For one thing, you won’t be able to stockpile any tasks to take back from the troop carrier. This is not hidden in the form of pressure on the financial system and increasing monetary burden on the public. Furthermore, Haredi political energy has grown in favor of their society, and has been too powerful for Netanyahu’s coalition.
“Throughout (Netanyahu’s) political career, there was a kind of overarching directive: maintain the alliance with the ultra-Orthodox at all costs, because that alliance maintains his hold on power,” Plessner says.
For ultra-Orthodox leaders the fight is existential. The Covenant Haredi way is one that trembles even before God. They shun engagement with the modern world, and worry that exposing young men to it during the military will ruin their week.
Protests intensified due to Hamas attack and Israel’s response
Since the October 7 Hamas attack that killed 1,200 people in Israel, the country has been fighting on three fronts: a punitive military campaign in Gaza, which has killed more than 37,600 Palestinians, according to the Gaza Health Ministry; It intensified fighting in the Western Reserve and launched mutual attacks on its northern border with the Iranian-backed group Hezbollah. To support all this, the Israeli military has called up thousands of reserve soldiers, with others being mobilized quickly and deployed for long periods.
Ron Scherf, co-founder of Brothers & Sisters in Palms, says, “People who are serving now have to work double or triple the amount. It’s crazy. It just won’t happen.” Since the start of the war in Gaza, crowds of Gazans have held regular protests demanding an end to the largely ultra-Orthodox exemptions. Polls have shown overwhelming support for crowd accommodation, with over 70% of Jewish respondents in Israel declaring that changes to the exemption were needed.
“A minister in the government who is willing to have my son killed, and his son doing nothing,” says Scherff. “Who can understand this?”
Scherff’s group has made three demands: Everyone must enroll; Everyone must follow the exemption; And every rule must be enforced.

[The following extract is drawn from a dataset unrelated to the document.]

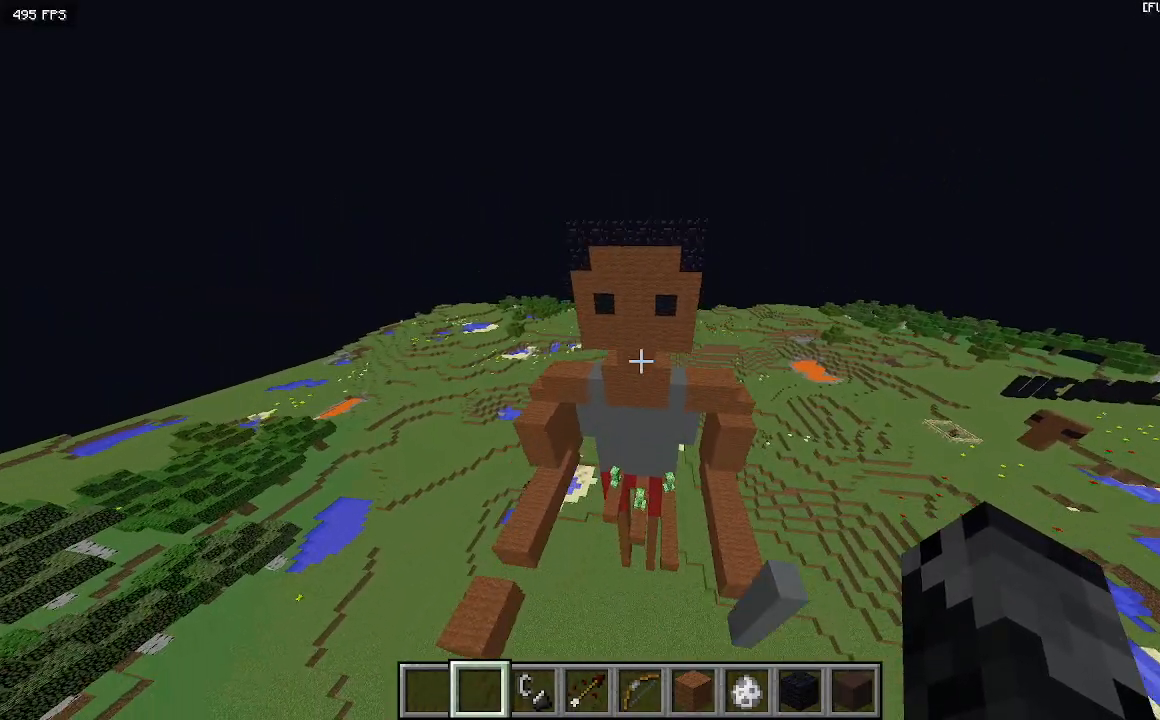
{"keys": [], "events": [[467, "s", "up"]]}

One problem: the stigma ultra-Orthodox squads face
Two thousand ultra-Orthodox people voluntarily joined the army carrier after the Hamas attack. They included Mordechai Porat, a 36-year-old social assistant in Bnei Brak in the middle of ultra-Orthodox week.
“I felt like a caged lion. I had to do something,” he says.
Porat spent several months offering treatment at a nearby army base. However, he never wears his green military uniform in the city and keeps his military dog tag under his blouse to help keep it secret. Despite this low profile, he says he paid a price.
“My (kindergarten age) son still hasn’t been accepted to community school,” Porat noted in a March interview.
For the alternative ultra-Orthodox, the social costs of joining the Israeli military may be even higher.
“Going into the military will impair their ability to marry,” says Nechumi Yaffe of Tel Aviv College, who is ultra-Orthodox herself. “This will spoil their relationships in the family.”
He believes it would be perfect for the public to “normalize” as additional people are drafted. However she thinks Israelis do not realize how difficult this process is even for young men who are socially independent, with little to no education on human rights.
“I think Israeli society should ask itself, do you really want to see them in the army?” She says. “You know, (the Israelis) want to see blood. They want to see them in uniform, shooting. I don’t think that’s a good idea.”
Yaffe believes it will provide additional wisdom to divide them, with some starting out as truck drivers or chefs before they adapt to a mundane world.
Porat, who joined voluntarily, thinks that most Haredim would choose prison attendance over conscription. However, then following the Hamas attacks, polls demonstrated greater public support for the squads, and Porat believes there would be greater support for the doctrine over presence. However, he cautions that a gradual approach is best.
“If people are forced to do it, they will step back,” he says.